Re: [Evolution-hackers] libebook scalability



2007/4/2, Ross Burton <ross burtonini com>:
On Mon, 2007-04-02 at 09:03 +0200, Øystein Gisnås wrote:
> I'd also love to create scripts, code and test data to test
> performance of some of the most important functions. Then we would be
> able to track performance over time in a more scientific way.

http://burtonini.com/bzr/eds-tests/

Check that out with bzr and you get a few tools:

1) a dummy backend for libedata-book.  Ask for a contact and you get the
same one back.  As for a contact list and you'll always get the same 10.
Ask for a book view and (mwhaha) you'll get 100000 contacts.  This makes
profiling the EDS infrastructure easier as the backend has almost zero
overhead.  I should probably reduce the number of contacts returned in a
book view as malloc tends to swamp the profiles now.

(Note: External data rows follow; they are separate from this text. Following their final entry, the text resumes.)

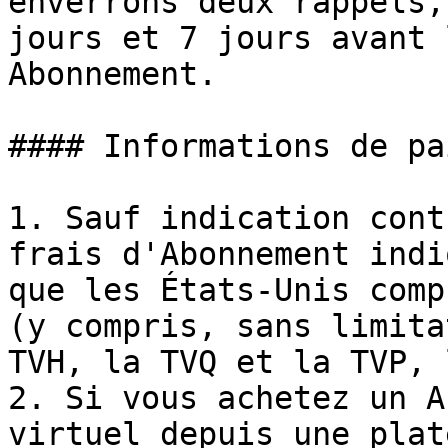
enverrons deux rappels,
jours et 7 jours avant 
Abonnement.

#### Informations de pa
1. Sauf indication cont
frais d'Abonnement indi
que les États-Unis comp
(y compris, sans limita
TVH, la TVQ et la TVP, 
2. Si vous achetez un A
virtuel depuis une plat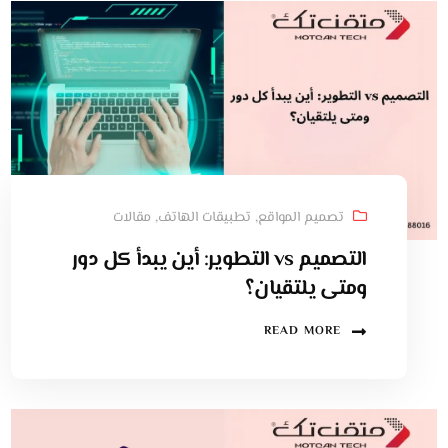
تصميم المواقع
,
تطبيقات الهاتف
,
مقالات
التصميم vs التطوير: أين يبدأ كل دور
ومتى يلتقيان؟
READ MORE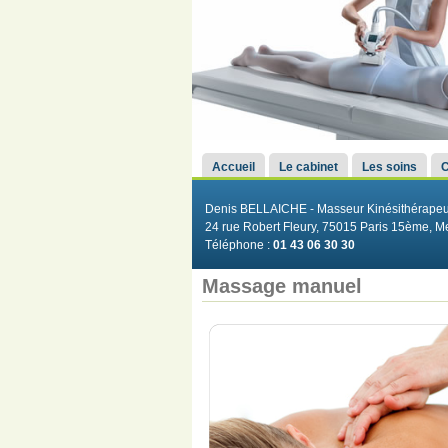
Menu principal
Accueil
Le cabinet
Les soins
C
Denis BELLAICHE - Masseur Kinésithérapeut
24 rue Robert Fleury, 75015 Paris 15ème, 
Téléphone :
01 43 06 30 30
Massage manuel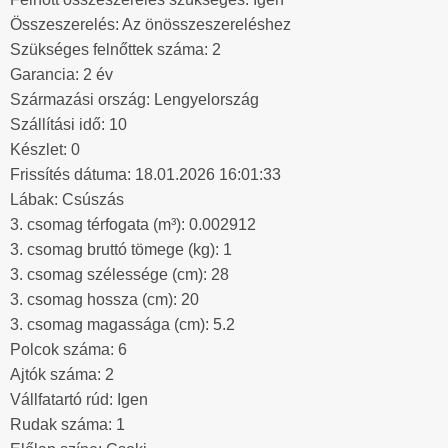
Összeszerelés: Az önösszeszereléshez
Szükséges felnőttek száma: 2
Garancia: 2 év
Származási ország: Lengyelország
Szállítási idő: 10
Készlet: 0
Frissítés dátuma: 18.01.2026 16:01:33
Lábak: Csúszás
3. csomag térfogata (m³): 0.002912
3. csomag bruttó tömege (kg): 1
3. csomag szélessége (cm): 28
3. csomag hossza (cm): 20
3. csomag magassága (cm): 5.2
Polcok száma: 6
Ajtók száma: 2
Vállfatartó rúd: Igen
Rudak száma: 1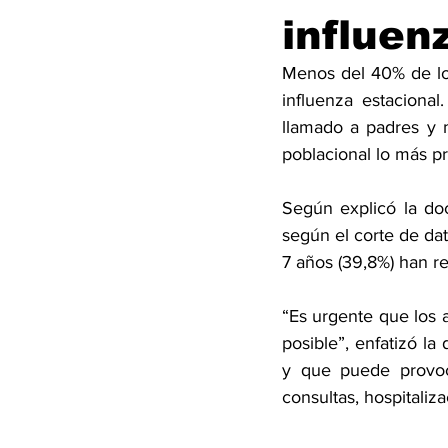
influen
Menos del 40% de lo
influenza estacional
llamado a padres y 
poblacional lo más pr
Según explicó la do
según el corte de da
7 años (39,8%) han re
“Es urgente que los 
posible”, enfatizó la
y que puede provoca
consultas, hospitaliz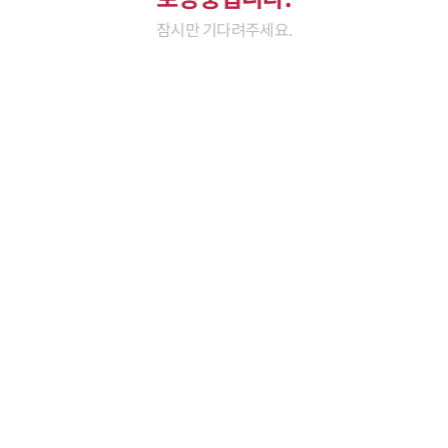
잠시만 기다려주세요.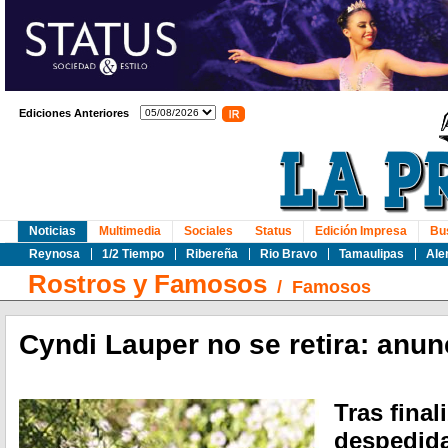
Ediciones Anteriores
Noticias
Multimedia
Sociales
Status
Edición Impresa
Bu
Reynosa
1/2 Tiempo
Ribereña
Rio Bravo
Tamaulipas
Ale
Rostros y Famosos
/
Famosos
Cyndi Lauper no se retira: anu
Tras final
despedida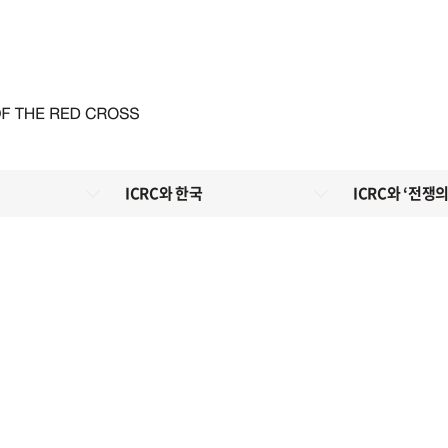
ICRC와 한국
ICRC와 ‘전쟁의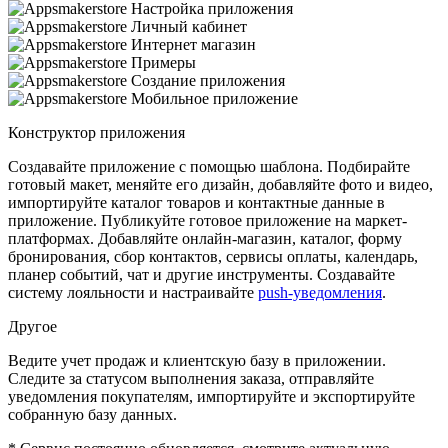
Конструктор приложения
Создавайте приложение с помощью шаблона. Подбирайте
готовый макет, меняйте его дизайн, добавляйте фото и видео,
импортируйте каталог товаров и контактные данные в
приложение. Публикуйте готовое приложение на маркет-
платформах. Добавляйте онлайн-магазин, каталог, форму
бронирования, сбор контактов, сервисы оплаты, календарь,
планер событий, чат и другие инструменты. Создавайте
систему лояльности и настраивайте
push-уведомления
.
Другое
В
едите учет продаж и клиентскую базу в приложении.
Следите за статусом выполнения заказа, отправляйте
уведомления покупателям, импортируйте и экспортируйте
собранную базу данных.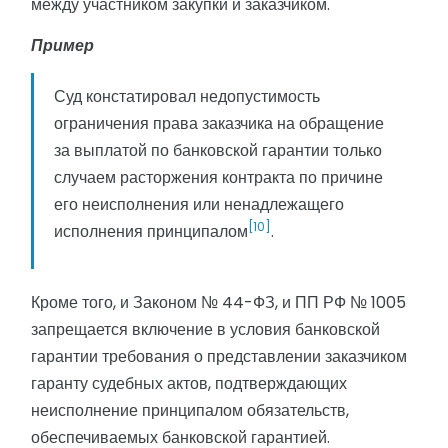
между участником закупки и заказчиком.
Пример
Суд констатировал недопустимость
ограничения права заказчика на обращение
за выплатой по банковской гарантии только
случаем расторжения контракта по причине
его неисполнения или ненадлежащего
[10]
исполнения принципалом
.
Кроме того, и Законом № 44-ФЗ, и ПП РФ № 1005
запрещается включение в условия банковской
гарантии требования о представлении заказчиком
гаранту судебных актов, подтверждающих
неисполнение принципалом обязательств,
обеспечиваемых банковской гарантией.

2) eds-bookview.  A test application that will open and repeatedly
request book views for a given number of times and URL.  For example:

$ eds-bookview --uri dummy:/// --repetition 10 --silent

Will visibly do nothing for a few minutes but EDS will be very busy.
Attach a profiler and come back 10 minutes later to discover that EVCard
parsing is still primary bottle neck in eds-dbus.

Very useful.. And a first hands-on bzr for me..

It indeed seems like the vCard is a bottleneck here. One thing is the
CPU cycles for parsing that add up a bit on small datasets. For larger
datasets, the size of the vCard itself adds up a lot. My test with
1*10^6 contacts made a 350MB on the disk, plus a 100MB summary. The
same data in MySQL resulted in a 10MB database.